Pacing is also an issue. The plot moves from one set piece to another at breakneck speed, affording the viewer precious little time in which to pause and soak up the ambience. Exacerbating this are several points in the narrative where the timeline abruptly leaps forward, further disjointing the already choppy rate of storytelling. At times it almost seems as if Batman Ninja was adapted from a longer story and had to be condensed to fit the 82 minute runtime. It’s also not an especially deep story and is noticeably lacking in meaningful drama or suspense. Batman and his allies appear comparatively unperturbed by their journey through time. Bruce and Selina express a small measure of anxiety, but overall the characters adapt a little too easily to their new setting. A little more fish-out-of-water drama might have added some emotional weight to proceedings.

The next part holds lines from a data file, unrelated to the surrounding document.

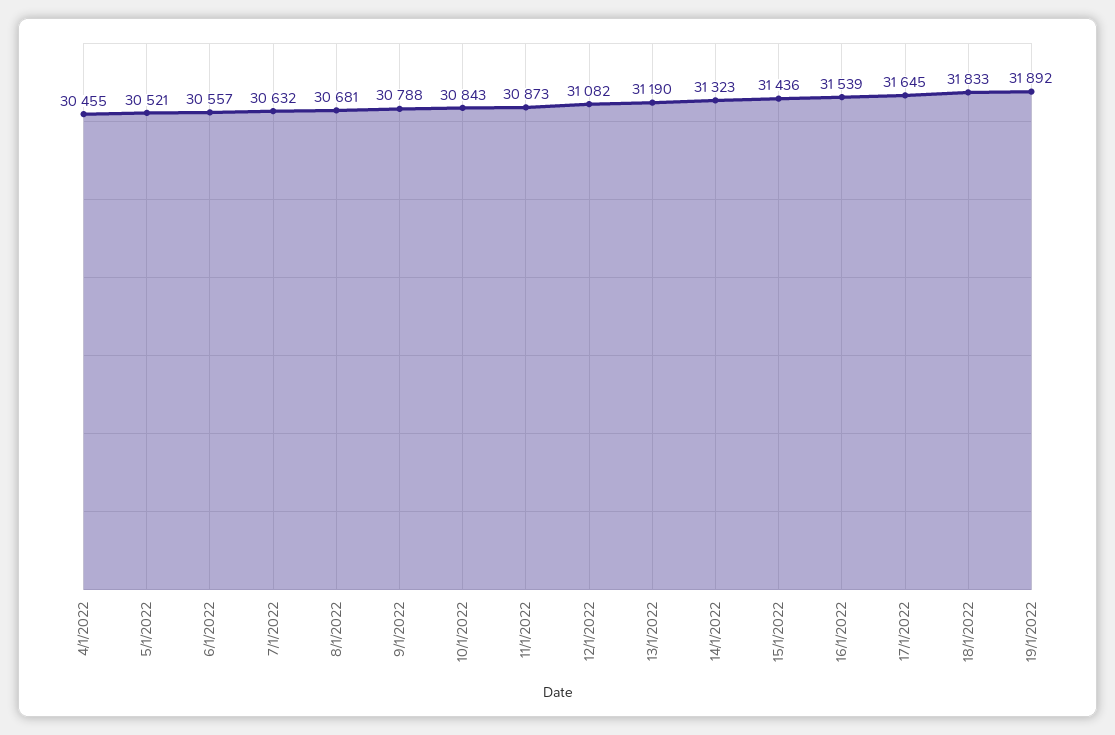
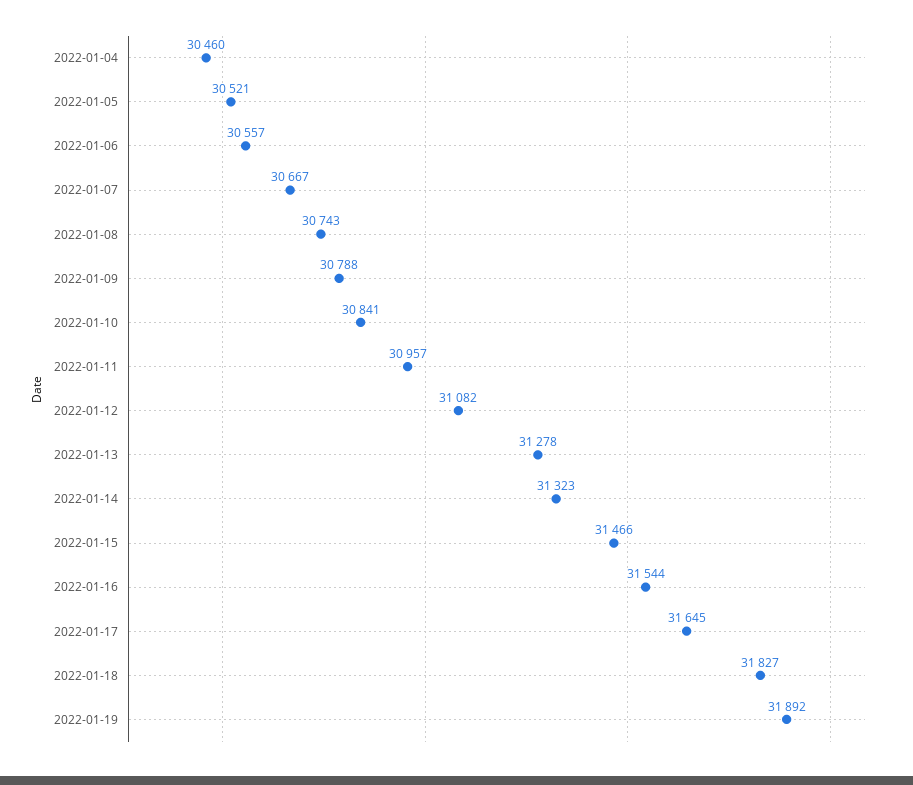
  {
-   "4/1/2022": 30455,
+   "4/1/2022": 30460,
    "5/1/2022": 30521,
    "6/1/2022": 30557,
-   "7/1/2022": 30632,
+   "7/1/2022": 30667,
-   "8/1/2022": 30681,
+   "8/1/2022": 30743,
    "9/1/2022": 30788,
-   "10/1/2022": 30843,
+   "10/1/2022": 30841,
-   "11/1/2022": 30873,
+   "11/1/2022": 30957,
    "12/1/2022": 31082,
-   "13/1/2022": 31190,
+   "13/1/2022": 31278,
    "14/1/2022": 31323,
-   "15/1/2022": 31436,
+   "15/1/2022": 31466,
-   "16/1/2022": 31539,
+   "16/1/2022": 31544,
    "17/1/2022": 31645,
-   "18/1/2022": 31833,
+   "18/1/2022": 31827,
    "19/1/2022": 31892
  }

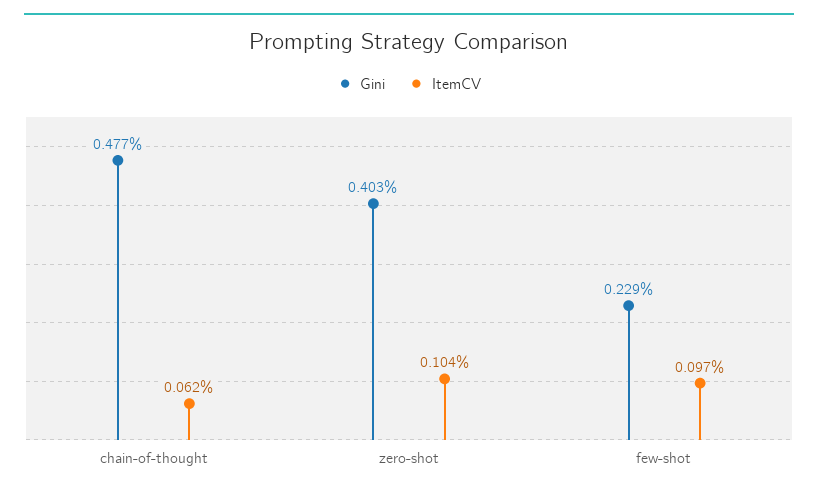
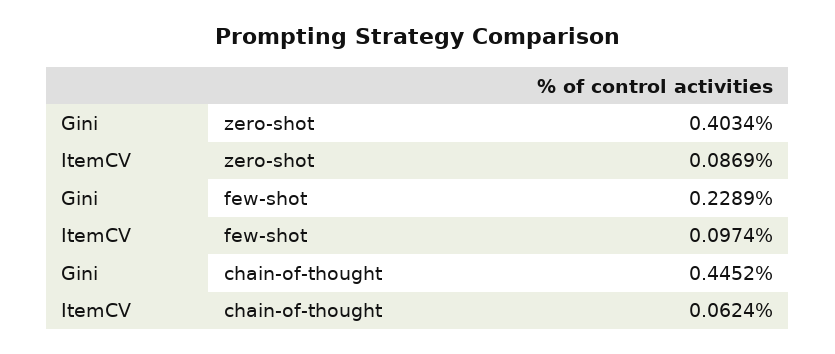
  {
    "Gini": {
-     "chain-of-thought": 0.477,
+     "chain-of-thought": 0.4452,
      "zero-shot": 0.4034,
      "few-shot": 0.2289
    },
    "ItemCV": {
      "chain-of-thought": 0.0624,
-     "zero-shot": 0.104,
+     "zero-shot": 0.0869,
      "few-shot": 0.0974
    }
  }

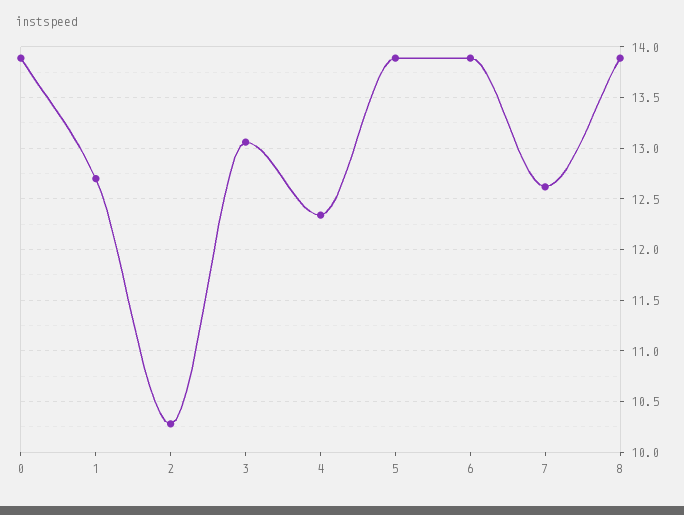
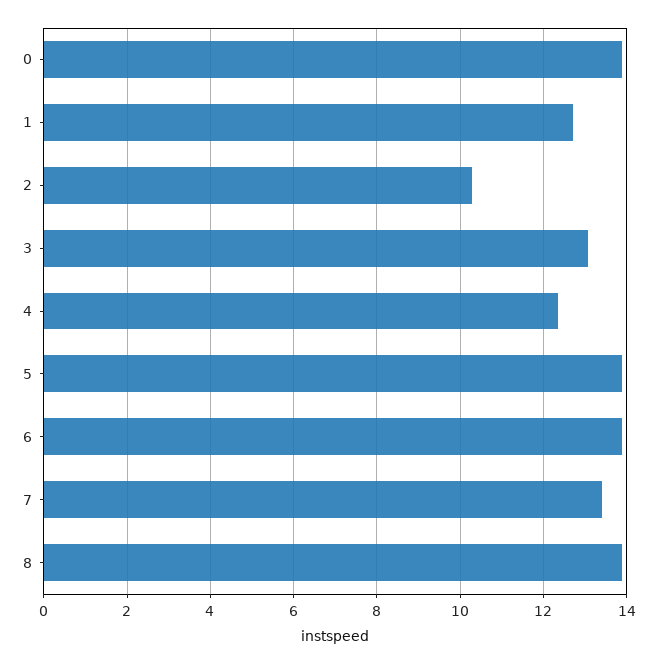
  {
    "0": 13.9,
    "1": 12.7,
    "2": 10.3,
    "3": 13.1,
    "4": 12.3,
    "5": 13.9,
    "6": 13.9,
-   "7": 12.6,
+   "7": 13.4,
    "8": 13.9
  }

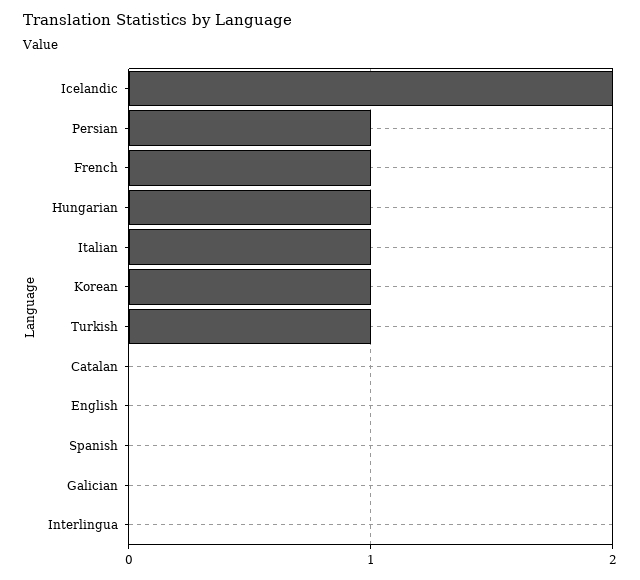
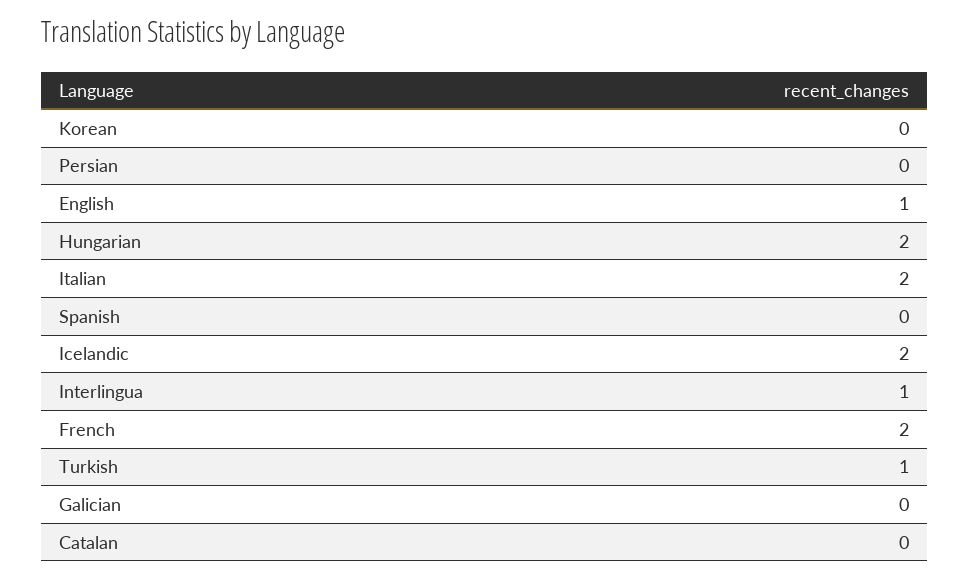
  {
    "Icelandic": 2,
-   "Persian": 1,
+   "Persian": 0,
-   "French": 1,
+   "French": 2,
-   "Hungarian": 1,
+   "Hungarian": 2,
-   "Italian": 1,
+   "Italian": 2,
-   "Korean": 1,
+   "Korean": 0,
    "Turkish": 1,
    "Catalan": 0,
-   "English": 0,
+   "English": 1,
    "Spanish": 0,
    "Galician": 0,
-   "Interlingua": 0
+   "Interlingua": 1
  }

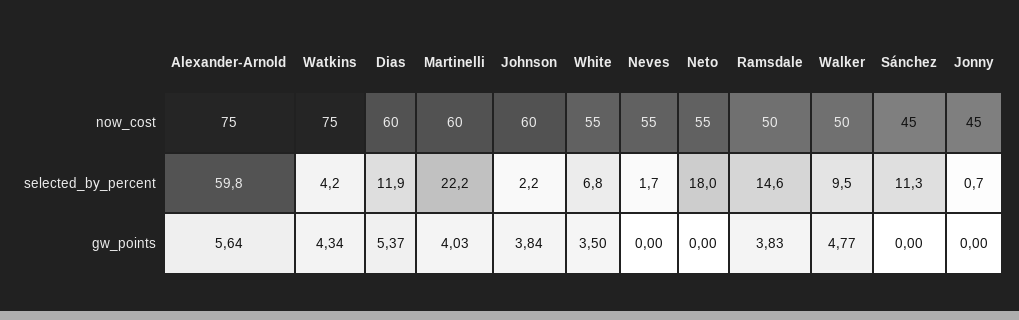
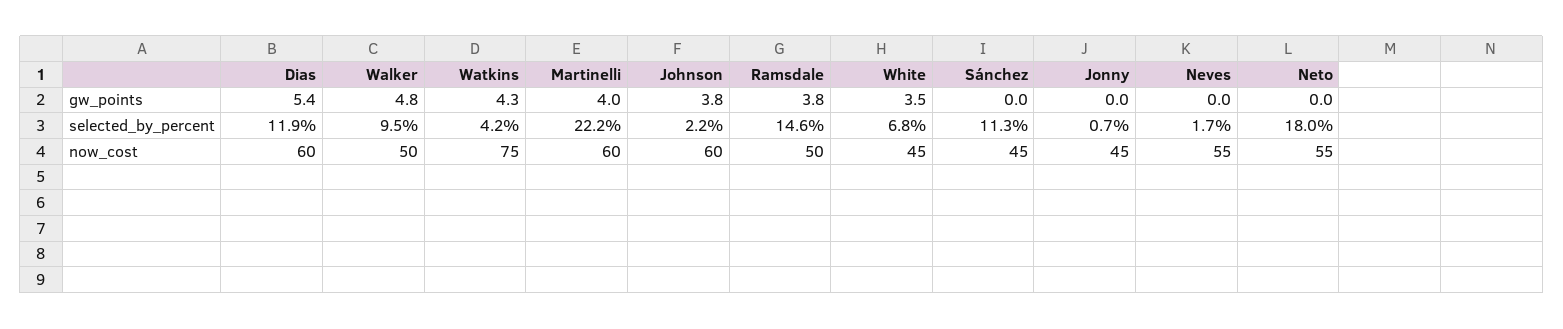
  {
-   "Alexander-Arnold": {
-     "now_cost": 75,
-     "selected_by_percent": 59.8,
-     "gw_points": 5.64
-   },
    "Watkins": {
      "now_cost": 75,
      "selected_by_percent": 4.2,
      "gw_points": 4.34
    },
    "Dias": {
      "now_cost": 60,
      "selected_by_percent": 11.9,
      "gw_points": 5.37
    },
    "Martinelli": {
      "now_cost": 60,
      "selected_by_percent": 22.2,
      "gw_points": 4.03
    },
    "Johnson": {
      "now_cost": 60,
      "selected_by_percent": 2.2,
      "gw_points": 3.84
    },
    "White": {
-     "now_cost": 55,
+     "now_cost": 45,
      "selected_by_percent": 6.8,
      "gw_points": 3.5
    },
    "Neves": {
      "now_cost": 55,
      "selected_by_percent": 1.7,
      "gw_points": 0
    },
    "Neto": {
      "now_cost": 55,
      "selected_by_percent": 18,
      "gw_points": 0
    },
    "Ramsdale": {
      "now_cost": 50,
      "selected_by_percent": 14.6,
      "gw_points": 3.83
    },
    "Walker": {
      "now_cost": 50,
      "selected_by_percent": 9.5,
      "gw_points": 4.77
    },
    "Sánchez": {
      "now_cost": 45,
      "selected_by_percent": 11.3,
      "gw_points": 0
    },
    "Jonny": {
      "now_cost": 45,
      "selected_by_percent": 0.7,
      "gw_points": 0
    }
  }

Batman Ninja is destined to be divisive. The very qualities which will attract certain fans will doubtless be off-putting to others. The film is light on drama, narrative depth and character development. But the animation is superb, the art style is beautiful, and the overall approach feels fresh and inventive. If nothing else, this is a very different take on the Batman mythology. And for that reason alone, I’d say it’s worth seeing at least once. It may be style over substance, but when the style is this creative it still makes for an interesting, albeit uneven viewing experience. It’s not the best Batman animated film ever made, but it’s certainly one of the most unique. I only wish the writing was as strong as the visuals.

The default audio setting on the DVD is the English language dub, but Japanese audio can be accessed amongst the special features. I watched it subtitled with the Japanese audio track and would recommend others do likewise for the full experience.

Batman Ninja’s lack of depth is offset by its uniqueness, artistic flair and high quality of animation.